The State Department still has to “process” the non-Americans who want to leave, and the bureaucratic process appears to be stifling. The army can’t do that part, nor should it. But still, compared to just a couple of days ago, I wondered if the operation’s management had shifted from State to Defense.

Why did the State Department mess up? Was it because the staff had been gutted during the prior administration? Was it because whoever was doing the work wasn’t good at it? Poor planning, or even zero planning? We don’t know. We’ll find out in the post mortem.

Is Andrew Sullivan Right?

I booted up Twitter early this morning and saw that Andrew Sullivan (@Sullydish) was trending. My choice at the moment was to find out why, or to walk the dog. The dog won. As best as I could determine, during some TV segment or other, Mr. Sullivan said something to the effect that we need to learn to live with COVID and quit spending so much time arguing about what to do. The dog was unimpressed.

I’m calling Marquess of Twitter Rules, here, which means I get to opine without seeing the segment nor reading 99.9 percent of the comments. Moreover, this blog is mine, and I can do whatever I want.

So: Mr. Sullivan has a point, I think. Why? The angry fighting over it all—mask/not mask, vax/not vax, the whole catastrophe—isn’t accomplishing much. If governments mandate people to get vaccinated or to mask up, does that mean everyone will just say, Oh, okay, sounds good? No. Everyone just gets pissed and launches into their hardwired talking points.

As one who believes in vaccinations and masking, I’m kind of sick of carrying water for those who do not, and those who drag their feet, their knuckles, or explode in righteous outrage need to face the consequences. Already, we’re seeing airlines and hotels and bars and restaurants requiring vaccinations of both patrons and staff. The same thing should happen in grocery stores, shopping malls, and everywhere else people gather.

No vaccination? Fine. Our hours for the unvaxxed are 7 p.m. to 10 p.m. Don’t want a vaccination or don’t want to wear a mask? That’s okay, but you’ll have to get your own airline. And so on.

These are sensible business decisions. I, for one, won’t take an airline that doesn’t require vaccinations and/or masks, and I won’t buy groceries at outlets who don’t take this COVID thing seriously. And as I read news reports, more and more businesses are adopting these kinds of restrictions.

My guess is schools will follow.
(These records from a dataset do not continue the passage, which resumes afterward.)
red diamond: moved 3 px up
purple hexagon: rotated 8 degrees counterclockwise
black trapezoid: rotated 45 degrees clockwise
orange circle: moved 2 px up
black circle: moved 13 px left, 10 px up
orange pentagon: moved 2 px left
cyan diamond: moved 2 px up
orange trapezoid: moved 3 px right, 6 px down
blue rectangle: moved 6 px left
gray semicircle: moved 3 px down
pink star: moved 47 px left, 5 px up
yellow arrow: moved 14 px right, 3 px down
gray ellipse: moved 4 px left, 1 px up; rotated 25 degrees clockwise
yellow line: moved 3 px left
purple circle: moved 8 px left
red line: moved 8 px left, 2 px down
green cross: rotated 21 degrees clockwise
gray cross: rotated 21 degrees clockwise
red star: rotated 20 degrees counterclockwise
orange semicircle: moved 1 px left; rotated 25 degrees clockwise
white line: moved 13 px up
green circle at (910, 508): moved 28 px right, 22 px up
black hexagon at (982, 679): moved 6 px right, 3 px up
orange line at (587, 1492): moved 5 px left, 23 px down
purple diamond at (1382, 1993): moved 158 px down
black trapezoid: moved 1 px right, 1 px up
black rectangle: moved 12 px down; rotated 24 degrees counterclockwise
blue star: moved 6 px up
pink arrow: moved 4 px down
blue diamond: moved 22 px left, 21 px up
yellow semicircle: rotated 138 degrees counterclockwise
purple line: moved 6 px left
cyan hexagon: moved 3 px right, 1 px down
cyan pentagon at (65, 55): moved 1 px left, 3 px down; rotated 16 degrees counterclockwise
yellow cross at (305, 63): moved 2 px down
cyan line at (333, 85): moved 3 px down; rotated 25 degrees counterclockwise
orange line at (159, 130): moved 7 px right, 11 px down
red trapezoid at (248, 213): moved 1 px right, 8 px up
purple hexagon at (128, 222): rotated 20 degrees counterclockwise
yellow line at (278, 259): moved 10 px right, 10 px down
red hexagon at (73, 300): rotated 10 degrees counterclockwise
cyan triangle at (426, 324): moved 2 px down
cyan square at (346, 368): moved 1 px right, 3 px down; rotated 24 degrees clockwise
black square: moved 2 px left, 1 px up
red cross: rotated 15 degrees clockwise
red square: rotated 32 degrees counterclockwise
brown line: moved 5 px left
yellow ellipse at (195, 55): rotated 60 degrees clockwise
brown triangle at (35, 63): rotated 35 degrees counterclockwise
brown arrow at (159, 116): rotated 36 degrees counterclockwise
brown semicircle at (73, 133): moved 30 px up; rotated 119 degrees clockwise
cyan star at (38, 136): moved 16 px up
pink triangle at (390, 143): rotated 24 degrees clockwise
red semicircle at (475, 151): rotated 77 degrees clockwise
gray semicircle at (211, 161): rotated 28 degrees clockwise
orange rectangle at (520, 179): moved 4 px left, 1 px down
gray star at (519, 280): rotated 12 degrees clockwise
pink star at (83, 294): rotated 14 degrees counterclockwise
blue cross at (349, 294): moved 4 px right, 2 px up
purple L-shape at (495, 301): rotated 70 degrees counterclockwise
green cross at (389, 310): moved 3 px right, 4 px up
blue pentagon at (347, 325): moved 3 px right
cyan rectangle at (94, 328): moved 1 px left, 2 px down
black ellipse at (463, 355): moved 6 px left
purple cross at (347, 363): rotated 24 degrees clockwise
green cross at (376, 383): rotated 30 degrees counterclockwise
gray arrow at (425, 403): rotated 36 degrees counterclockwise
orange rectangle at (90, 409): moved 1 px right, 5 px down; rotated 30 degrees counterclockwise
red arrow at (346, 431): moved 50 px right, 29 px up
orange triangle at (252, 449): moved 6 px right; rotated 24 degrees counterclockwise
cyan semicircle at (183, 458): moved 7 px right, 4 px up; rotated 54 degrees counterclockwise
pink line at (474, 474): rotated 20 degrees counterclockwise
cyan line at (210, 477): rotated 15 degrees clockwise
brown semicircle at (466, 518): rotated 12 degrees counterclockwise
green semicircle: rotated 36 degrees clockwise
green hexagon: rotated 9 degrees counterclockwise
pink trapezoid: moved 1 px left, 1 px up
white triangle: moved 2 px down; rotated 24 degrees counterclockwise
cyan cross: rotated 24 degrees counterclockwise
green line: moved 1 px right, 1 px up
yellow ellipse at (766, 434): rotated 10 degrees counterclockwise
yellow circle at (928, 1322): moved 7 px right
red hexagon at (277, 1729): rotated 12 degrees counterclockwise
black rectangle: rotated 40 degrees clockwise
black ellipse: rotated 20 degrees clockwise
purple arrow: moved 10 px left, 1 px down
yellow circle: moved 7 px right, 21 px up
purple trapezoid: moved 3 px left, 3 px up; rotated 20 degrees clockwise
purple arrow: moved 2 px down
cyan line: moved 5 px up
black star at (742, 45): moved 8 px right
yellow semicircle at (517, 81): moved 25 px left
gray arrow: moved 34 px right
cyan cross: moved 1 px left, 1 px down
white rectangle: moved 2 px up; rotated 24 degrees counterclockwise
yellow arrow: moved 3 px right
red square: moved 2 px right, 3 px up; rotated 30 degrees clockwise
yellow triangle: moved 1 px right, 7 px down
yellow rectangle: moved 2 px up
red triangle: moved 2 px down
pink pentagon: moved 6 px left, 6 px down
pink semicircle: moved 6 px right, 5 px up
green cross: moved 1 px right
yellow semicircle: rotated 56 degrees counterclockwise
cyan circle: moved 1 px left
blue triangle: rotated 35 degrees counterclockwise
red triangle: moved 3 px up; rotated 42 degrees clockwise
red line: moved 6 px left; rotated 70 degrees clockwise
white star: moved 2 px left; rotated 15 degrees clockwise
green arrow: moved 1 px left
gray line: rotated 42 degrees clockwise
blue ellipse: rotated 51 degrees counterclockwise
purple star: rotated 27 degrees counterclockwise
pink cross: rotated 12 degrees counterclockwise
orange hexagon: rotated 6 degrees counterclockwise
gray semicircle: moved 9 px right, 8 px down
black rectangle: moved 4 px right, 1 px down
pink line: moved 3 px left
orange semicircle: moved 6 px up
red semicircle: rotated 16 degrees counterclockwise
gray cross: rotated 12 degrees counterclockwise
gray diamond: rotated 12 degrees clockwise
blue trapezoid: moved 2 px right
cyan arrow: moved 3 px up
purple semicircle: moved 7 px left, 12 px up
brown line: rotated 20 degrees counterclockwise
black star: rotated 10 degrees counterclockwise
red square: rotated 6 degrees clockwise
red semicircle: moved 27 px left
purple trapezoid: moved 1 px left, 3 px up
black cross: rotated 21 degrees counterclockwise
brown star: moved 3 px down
The danger of COVID in schools appears to reflect the severity and number of cases in the greater community, and school boards will react to protect kids and teachers. Don’t want a vaccination or don’t want to wear a mask? Okay, fine. Stay home. But you’re responsible for work missed. Oh, and if you play sports, you’ll need to figure out something else.

But whatever restrictions happen, the larger point is that with so many people not getting vaccinated, COVID isn’t going away. Like any virus, it will continue to mutate as long as there are enough hosts out there, and lots of people have decided they’d prefer to be hosts. Right or wrong, that’s a fact on the ground.

That being the case, Mr. Sullivan is right. We’ll have to figure out how to live with it.